The word Anaplastology means to form again. It is an art and science concerned with the design and fabrication of life-like prosthetic restorations. Patients may have a loss or an absence of external anatomy due to trauma, disease, surgery or, a congenital defect. Surgeons may refer the patient for prosthetic restoration when reconstructive surgical procedures are ruled out or postponed due to a contraindication. These restorative prosthetic devices enable psychosocial rehabilitation and may be considered interim in some cases.

Traditionally, life-like prosthetic restorations made by an Anaplastologist are hands-on manual methods consisting of several stages. This requires the artistic skills of a sculptor and painter to achieve a life-like appearance. Recent advances have made it possible to jump traditional skill sets using digital scanning, followed by a cut, flip, paste, and 3D print of a prototype. This stage is then followed by manual molding and casting. Basic skin tone replication using a spectrophotometer makes possible remarkably close skin tone matching, however, the life-like variations of the skin tone and textures need to be incorporated manually. While development work may be in progress, the skipping of artistic skill sets such as prototype and color matching is the status quo. The molding, casting, and final skin tones are yet done by the traditional methods.

In the future, the ideal life-like prosthetic restoration will have an uncanny life-like texture and anatomy. The basic skin tone and its variations will respond to light putting an end to metameric issues. The material elasticity and softness will imitate the surrounding tissues. The peripheral seam borders will blend in with the surrounding skin blending the prosthetic restoration. The 3D scanning and CAD will enable either the negative mold or the outcome in its basic tone. The accurately placed implants eliminate the need for skin adhesives and can promote the hygiene and longevity of the prosthesis.

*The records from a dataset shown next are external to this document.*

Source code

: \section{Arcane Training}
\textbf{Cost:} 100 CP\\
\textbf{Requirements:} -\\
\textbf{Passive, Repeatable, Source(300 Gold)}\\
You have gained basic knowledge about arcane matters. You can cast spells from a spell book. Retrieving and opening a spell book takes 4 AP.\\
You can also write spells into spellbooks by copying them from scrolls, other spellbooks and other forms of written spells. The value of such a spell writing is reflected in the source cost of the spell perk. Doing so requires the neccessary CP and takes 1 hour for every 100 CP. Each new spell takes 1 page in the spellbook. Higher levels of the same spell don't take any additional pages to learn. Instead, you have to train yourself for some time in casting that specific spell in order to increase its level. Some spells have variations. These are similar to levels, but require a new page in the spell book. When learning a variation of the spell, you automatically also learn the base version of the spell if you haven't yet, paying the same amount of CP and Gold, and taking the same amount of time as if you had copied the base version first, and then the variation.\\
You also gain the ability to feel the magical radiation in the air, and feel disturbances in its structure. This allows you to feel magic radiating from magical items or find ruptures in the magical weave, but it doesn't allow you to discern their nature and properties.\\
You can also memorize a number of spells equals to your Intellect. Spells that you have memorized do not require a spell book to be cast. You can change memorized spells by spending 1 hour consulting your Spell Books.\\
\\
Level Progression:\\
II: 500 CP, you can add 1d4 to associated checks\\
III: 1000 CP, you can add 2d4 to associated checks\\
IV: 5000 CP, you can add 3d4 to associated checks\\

An interdisciplinary team dedicated from the pre-op stage onward, passing on the baton in a planned strategy can achieve outstanding outcomes. The restoration team consisting of the Maxillofacial Prosthodontist and Anaplastologist must have adequate training in digital technology pertinent to the task. To justify the need for this protocol, the outcome must excel in accuracy, retention, camouflage, and longevity.

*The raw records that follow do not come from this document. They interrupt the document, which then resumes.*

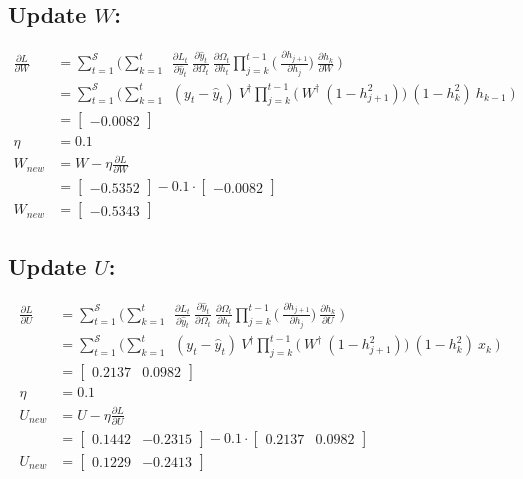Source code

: \documentclass{article}
\begin{document}
\subsection{Update $W$:}
\begin{align*}
    \frac{\partial L}{ \partial{W}} &= \sum_{t=1}^{\mathcal{S}} 
	\bigg(	
	 \sum_{k=1}^{t} ~
	~\frac{\partial L_t}{\partial \hat{y}_t}
        ~\frac{\partial \hat{y}_t}{\partial \Omega_t}
	~\frac{\partial \Omega_t}{\partial h_t}
        \prod_{j=k}^{t-1} \bigg(
	~\frac{\partial h_{j+1}}{\partial h_{j}}
        \bigg)
	~\frac{\partial h_k}{\partial W}~
	\bigg) \\
  &= \sum_{t=1}^{\mathcal{S}} 
	\bigg(	
	 \sum_{k=1}^{t} ~
	~(y_t - \hat{y}_t)
	~V^\dagger
        \prod_{j=k}^{t-1} \bigg(
	~W^\dagger ~ (1 - h_{j+1}^2)
        \bigg)
	~(1-h_k^2)~ h_{k-1}~
	\bigg) \\
 &= \begin{bmatrix}
-0.0082
\end{bmatrix}\\
\eta &= 0.1\\
W_{new} &= W - \eta \frac{\partial L}{\partial W}\\
&= \begin{bmatrix}
    -0.5352
\end{bmatrix}- 0.1 \cdot \begin{bmatrix}
-0.0082
\end{bmatrix}\\
W_{new} &= \begin{bmatrix}
-0.5343
\end{bmatrix}
\end{align*}
\subsection{Update $U$:}
\begin{align*}
\frac{\partial L}{ \partial{U}} &= \sum_{t=1}^{\mathcal{S}} 
	\bigg(	
	 \sum_{k=1}^{t} ~
	~\frac{\partial L_t}{\partial \hat{y}_t}
        ~\frac{\partial \hat{y}_t}{\partial \Omega_t}
	~\frac{\partial \Omega_t}{\partial h_t}
        \prod_{j=k}^{t-1} \bigg(
	~\frac{\partial h_{j+1}}{\partial h_{j}}
        \bigg)
	~\frac{\partial h_k}{\partial U}~
	\bigg) \\
  &= \sum_{t=1}^{\mathcal{S}} 
	\bigg(	
	 \sum_{k=1}^{t} ~
	~(y_t - \hat{y}_t)
	~V^\dagger
        \prod_{j=k}^{t-1} \bigg(
	~W^\dagger ~ (1 - h_{j+1}^2)
        \bigg)
	~(1-h_k^2)~ x_{k}~
	\bigg) \\
    &= \begin{bmatrix}
0.2137 & 0.0982
\end{bmatrix}\\
\eta &= 0.1\\
U_{new} &= U - \eta \frac{\partial L}{\partial U}\\
&=\begin{bmatrix}
    0.1442 & -0.2315
\end{bmatrix} - 0.1 \cdot \begin{bmatrix}
0.2137 & 0.0982
\end{bmatrix}\\
U_{new} &= \begin{bmatrix}
0.1229 & -0.2413
\end{bmatrix}
\end{align*}
\end{document}
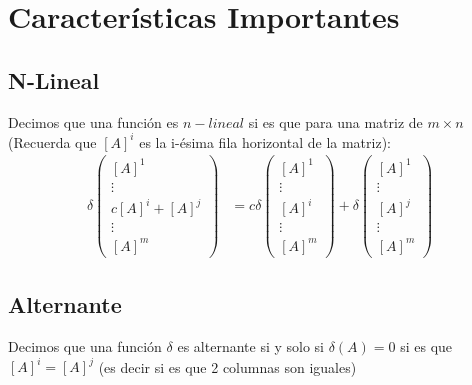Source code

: \documentclass[12pt, fleqn]{report}                             %
\theoremstyle{break}                                            %
\newcommand{\Brackets}[1]       {\left[ #1 \right]}             %
\newcommand{\pVector}[1]                                        %
        { \ensuremath{\begin{pmatrix}#1\end{pmatrix}} }             %
\begin{document}
        \section{Características Importantes}


            \subsection{N-Lineal}

                Decimos que una función es $n-lineal$ si es que para una matriz de $m \times n$
                (Recuerda que $[A]^i$ es la i-ésima fila horizontal de la matriz):
                \begin{align*}
                    \delta\pVector{\Brackets{A}^1 \\ \vdots \\ c\Brackets{A}^i + \Brackets{A}^j \\ \vdots \\ \Brackets{A}^m}
                        &= c
                        \delta\pVector{\Brackets{A}^1 \\ \vdots \\ \Brackets{A}^i \\ \vdots \\ \Brackets{A}^m}
                        + \delta\pVector{\Brackets{A}^1 \\ \vdots \\ \Brackets{A}^j \\ \vdots \\ \Brackets{A}^m}
                \end{align*}


            \vspace{1em}
            \subsection{Alternante}

                Decimos que una función $\delta$ es alternante si y solo si $\delta(A) = 0$
                si es que $[A]^i = [A]^j$ (es decir si es que 2 columnas son iguales)
\end{document}
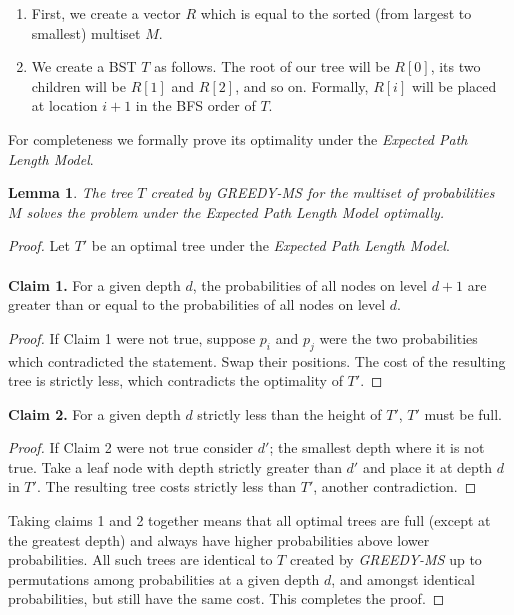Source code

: \documentclass[letterpaper,12pt,titlepage,oneside,final]{book}
\theoremstyle{plain}
\newtheorem{lem}[thm]{Lemma}
\begin{document}
\begin{enumerate}
\item First, we create a vector $R$ which is equal to the sorted (from largest to smallest) multiset $M$.

\item We create a BST $T$ as follows. The root of our tree will be $R[0]$, its two children will be $R[1]$ and $R[2]$, and so on. Formally, $R[i]$ will be placed at location $i+1$ in the BFS order of $T$.
\end{enumerate}

For completeness we formally prove its optimality under the \textit{Expected Path Length Model}. 

\begin{lem}\label{MSSolvesOpt}
The tree $T$ created by \textit{GREEDY-MS} for the multiset of probabilities $M$ solves the problem under the \textit{Expected Path Length Model} optimally.
\end{lem}

\begin{proof}
Let $T'$ be an optimal tree under the \textit{Expected Path Length Model}. \\\\
\noindent \textbf{Claim 1.}\label{Claim-EPL}
For a given depth $d$, the probabilities of all nodes on level $d+1$ are greater than or equal to the probabilities of all nodes on level $d$.
\begin{proof}
If Claim 1 were not true, suppose $p_i$ and $p_j$ were the two probabilities which contradicted the statement. Swap their positions. The cost of the resulting tree is strictly less, which contradicts the optimality of $T'$.
\end{proof}

\noindent \textbf{Claim 2.}\label{Claim-EPL2}
For a given depth $d$ strictly less than the height of $T'$, $T'$ must be full.
\begin{proof}
If Claim 2 were not true consider $d'$; the smallest depth where it is not true. Take a leaf node with depth strictly greater than $d'$ and place it at depth $d$ in $T'$. The resulting tree costs strictly less than $T'$, another contradiction.
\end{proof}

Taking claims 1 and 2 together means that all optimal trees are full (except at the greatest depth) and always have higher probabilities above lower probabilities. All such trees are identical to $T$ created by \textit{GREEDY-MS} up to permutations among probabilities at a given depth $d$, and amongst identical probabilities, but still have the same cost. This completes the proof.

\end{proof}
\end{document}
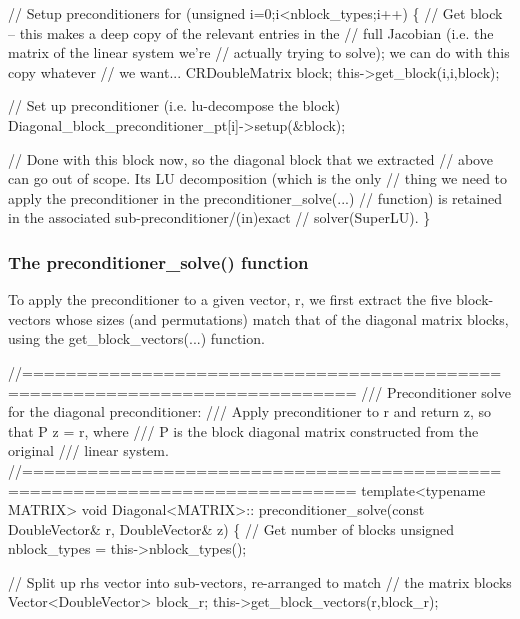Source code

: \begin{DoxyCodeInclude}
  \textcolor{comment}{// Setup preconditioners}
  \textcolor{keywordflow}{for} (\textcolor{keywordtype}{unsigned} i=0;i<nblock\_types;i++)
   \{
    \textcolor{comment}{// Get block -- this makes a deep copy of the relevant entries in the}
    \textcolor{comment}{// full Jacobian (i.e. the matrix of the linear system we're}
    \textcolor{comment}{// actually trying to solve); we can do with this copy whatever}
    \textcolor{comment}{// we want...}
    CRDoubleMatrix block;
    this->get\_block(i,i,block);
    
    \textcolor{comment}{// Set up preconditioner (i.e. lu-decompose the block)}
    Diagonal\_block\_preconditioner\_pt[i]->setup(&block);
    
    \textcolor{comment}{// Done with this block now, so the diagonal block that we extracted}
    \textcolor{comment}{// above can go out of scope. Its LU decomposition (which is the only }
    \textcolor{comment}{// thing we need to apply the preconditioner in the preconditioner\_solve(...)}
    \textcolor{comment}{// function) is retained in the associated sub-preconditioner/(in)exact }
    \textcolor{comment}{// solver(SuperLU).}
   \}

\end{DoxyCodeInclude}
\hypertarget{index_diag_solve}{}\subsubsection{The preconditioner\+\_\+solve() function}\label{index_diag_solve}
To apply the preconditioner to a given vector, r, we first extract the five block-\/vectors whose sizes (and permutations) match that of the diagonal matrix blocks, using the {\ttfamily get\+\_\+block\+\_\+vectors}(...) function.


\begin{DoxyCodeInclude}
 \textcolor{comment}{//============================================================================}\textcolor{comment}{}
\textcolor{comment}{ /// Preconditioner solve for the diagonal preconditioner: }
\textcolor{comment}{ /// Apply preconditioner to r and return z, so that P z = r, where}
\textcolor{comment}{ /// P is the block diagonal matrix constructed from the original }
\textcolor{comment}{ /// linear system.}
\textcolor{comment}{} \textcolor{comment}{//============================================================================}
 \textcolor{keyword}{template}<\textcolor{keyword}{typename} MATRIX> 
 \textcolor{keywordtype}{void} Diagonal<MATRIX>::
 preconditioner\_solve(\textcolor{keyword}{const} DoubleVector& r, DoubleVector& z)
 \{   
  \textcolor{comment}{// Get number of blocks}
  \textcolor{keywordtype}{unsigned} nblock\_types = this->nblock\_types();

  \textcolor{comment}{// Split up rhs vector into sub-vectors, re-arranged to match}
  \textcolor{comment}{// the matrix blocks}
  Vector<DoubleVector> block\_r;
  this->get\_block\_vectors(r,block\_r);

\end{DoxyCodeInclude}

The need of the hour is to provide education and training to Maxillofacial Prosthodontists and Anaplastologists in the state-of-the-art digital technology. The scope for the development of the system to achieve high-quality outcomes should motivate the interdisciplinary team. This is indeed a new frontier and groundbreaking advancement in the treatment of craniofacial deformities.

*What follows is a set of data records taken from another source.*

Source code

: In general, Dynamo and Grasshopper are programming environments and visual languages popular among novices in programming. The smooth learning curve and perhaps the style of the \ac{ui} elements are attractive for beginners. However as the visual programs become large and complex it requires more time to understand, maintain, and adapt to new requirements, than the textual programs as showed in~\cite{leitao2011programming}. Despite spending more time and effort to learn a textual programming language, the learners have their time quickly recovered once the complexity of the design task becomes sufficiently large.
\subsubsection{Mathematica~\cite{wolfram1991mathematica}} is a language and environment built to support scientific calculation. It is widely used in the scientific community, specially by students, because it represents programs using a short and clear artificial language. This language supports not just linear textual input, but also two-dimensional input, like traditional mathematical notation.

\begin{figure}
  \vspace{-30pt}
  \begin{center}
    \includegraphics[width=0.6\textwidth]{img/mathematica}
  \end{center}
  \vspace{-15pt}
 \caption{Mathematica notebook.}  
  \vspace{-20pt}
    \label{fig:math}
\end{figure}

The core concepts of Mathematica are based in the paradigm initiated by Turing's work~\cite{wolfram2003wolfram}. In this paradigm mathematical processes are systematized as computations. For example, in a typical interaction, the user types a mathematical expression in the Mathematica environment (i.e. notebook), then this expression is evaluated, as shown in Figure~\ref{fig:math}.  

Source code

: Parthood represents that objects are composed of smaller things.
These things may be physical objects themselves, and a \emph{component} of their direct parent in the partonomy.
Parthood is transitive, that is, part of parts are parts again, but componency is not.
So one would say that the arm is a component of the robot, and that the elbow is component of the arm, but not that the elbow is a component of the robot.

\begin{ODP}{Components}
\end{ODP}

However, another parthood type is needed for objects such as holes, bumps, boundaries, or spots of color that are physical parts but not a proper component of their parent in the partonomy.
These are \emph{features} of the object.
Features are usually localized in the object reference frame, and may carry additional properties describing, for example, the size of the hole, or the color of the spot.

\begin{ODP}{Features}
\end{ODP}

Taking a reality check, one may find that developing nations have many patients with the need for restorative life-like prostheses. The issue of access to such treatment includes cost, proximity, and the availability of dedicated interdisciplinary teams. Thus, the objective of providing the patients with the optimal outcome is linked to all the factors mentioned. However, the traditional system in use worldwide by Anaplastologists is destined to continue due to obvious factors. Patients may prefer minimally invasive surgery, affordable procedures, proximity, and continuity of team members. The disruptive technology in the context of Anaplastology has demonstrated its advantages in advanced countries. It will take time to become the status quo in developing countries.